California’s Legislature passed a $143 billion general fund spending plan Monday that includes an order to revise the state’s cap-and-trade program and defer overhaul of the troubled toxics oversight agency.
The deal is not final. Gov. Gavin Newsom proposed a $133 billion spending plan and has not agreed to the legislature’s version. Newsom has the authority to sign and reduce or veto specific appropriations.
That state is wrestling with a $54 billion projected deficit brought on by falling tax revenue and increased spending related to the coronavirus pandemic.
Newsom’s budget assumes no more federal coronavirus aid coming while the legislature’s version accounts for additional coronavirus asistance, and sets triggered cuts if that money does not materialize. The Legislature also uses more rainy day fund money. Both versions transfer money between specified funds and loan money to the general fund.
The governor said during a Monday call with reporters that he was in close talks with the Legislature but would not divulge if they were nearing an agreement. “We’re making a real progress and I’m very pleased at the conversations we’ve been having,” he said.
Changes could also come in July because the state income tax deadline was extended to July 15, from April 15 due of the pandemic.
“This is the right budget for the right time,” said Assembly member Phil Ting (D), who chairs that house’s budget committee.
The Legislature’s budget also differs from Newsom’s in that it stalls a planned overhaul of the Department of Toxic Substance Control, which has been criticized for a lack of transparency and is underfunded because fees have not been updated in decades.
The budget bill, in agreement with the governor, withdraws a $4.8 billion climate resilience bond proposed for the November ballot, $250 million to create a new Climate Catalyst Fund, and $25 million for Tijuana River improvements.
The Legislature’s budget includes a provision that would require the California Air Resources Board to consider changes to its cap-and-trade program, which has raised $12.5 billion for greenhouse gas reduction efforts. It also grants $133.7 million for ongoing cap-and-trade programs and defers action on approving $965 million as originally approved.

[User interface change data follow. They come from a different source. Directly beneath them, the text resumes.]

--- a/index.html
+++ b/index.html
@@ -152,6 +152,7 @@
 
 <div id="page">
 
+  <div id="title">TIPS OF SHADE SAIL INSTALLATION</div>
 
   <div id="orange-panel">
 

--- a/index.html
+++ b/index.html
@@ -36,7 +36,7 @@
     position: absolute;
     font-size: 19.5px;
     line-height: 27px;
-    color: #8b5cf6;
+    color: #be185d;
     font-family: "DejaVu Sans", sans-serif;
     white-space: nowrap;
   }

Cap-and-trade launched in 2013 and is a key part of the state’s strategy to reduce emissions. It requires certain polluters to buy credits if their greenhouse gas emissions are over specific caps.
Critics say too many free emissions credits are available. The most recent credit auction brought in about $25 million as polluters sought less emissions permission and traded on a secondary market. Typical auctions bring in about $600 million.

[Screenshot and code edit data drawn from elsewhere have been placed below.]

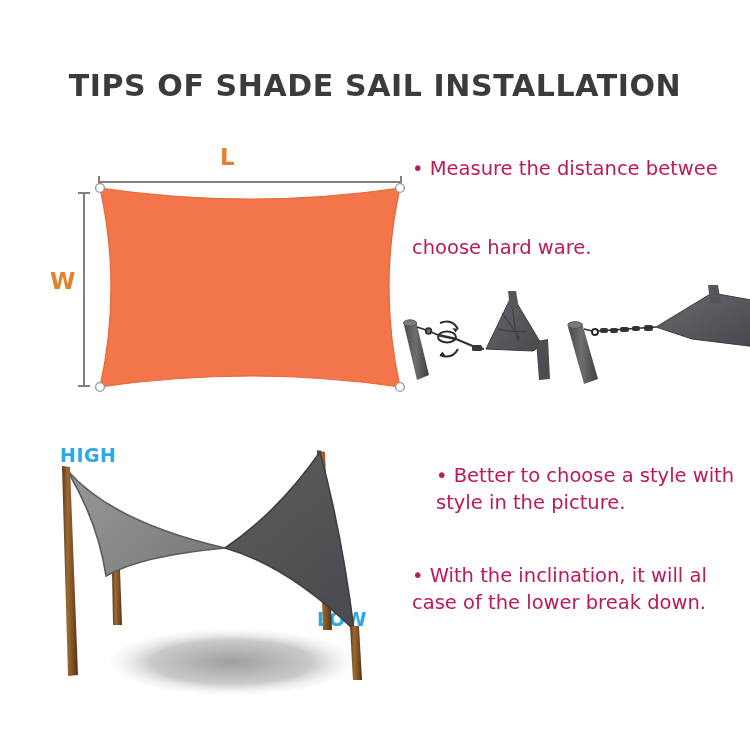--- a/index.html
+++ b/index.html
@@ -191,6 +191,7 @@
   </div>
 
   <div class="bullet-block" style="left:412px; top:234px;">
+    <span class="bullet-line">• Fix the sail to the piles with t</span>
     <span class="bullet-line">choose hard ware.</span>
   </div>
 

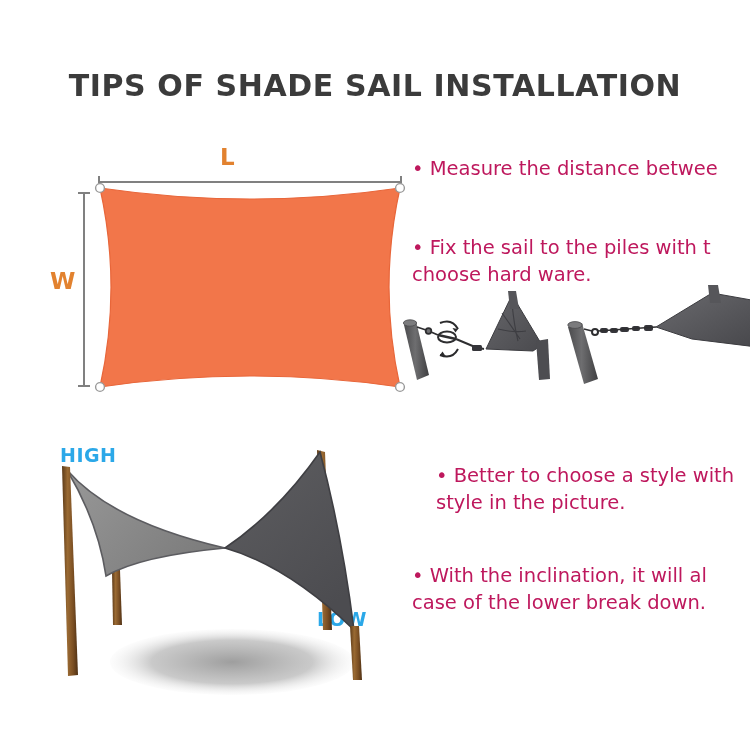--- a/index.html
+++ b/index.html
@@ -140,7 +140,7 @@
     position: absolute;
     color: #2BA8E8;
     font-weight: bold;
-    font-size: 19px;
+    font-size: 25px;
     font-family: "DejaVu Sans", sans-serif;
     letter-spacing: 0.5px;
   }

Sen. Bob Wieckowski (D), who chairs a budget subcommittee, said the budget forces the Air Resources Board to look at existing regulations and make them more transparent.
Assembly member Jay Obernolte (R) opposed the cap-and-trade provision saying it was a move to increase revenue when the program’s purpose it to reduce emission. “These changes would raise the price of energy in California,” he said.
The budget bill also includes:
• $85.6 million in general fund spending approving 172 firefighting positions for surge capacity staffing, but cuts nearly $29 million for fire protection and training enhancements, a Wildland Firefighting Research program, and capital projects at fire bases.
• $19.25 million for a pilot project at the Salton Sea, which is shrinking and where the exposed playa is contributing to air pollution.
• $50 million for community air pollution projects and $5.51 million for a pilot program to build wildfire smoke clean air shelters.
• Defers action on a $51-million proposal for electric vehicle charging infrastructure.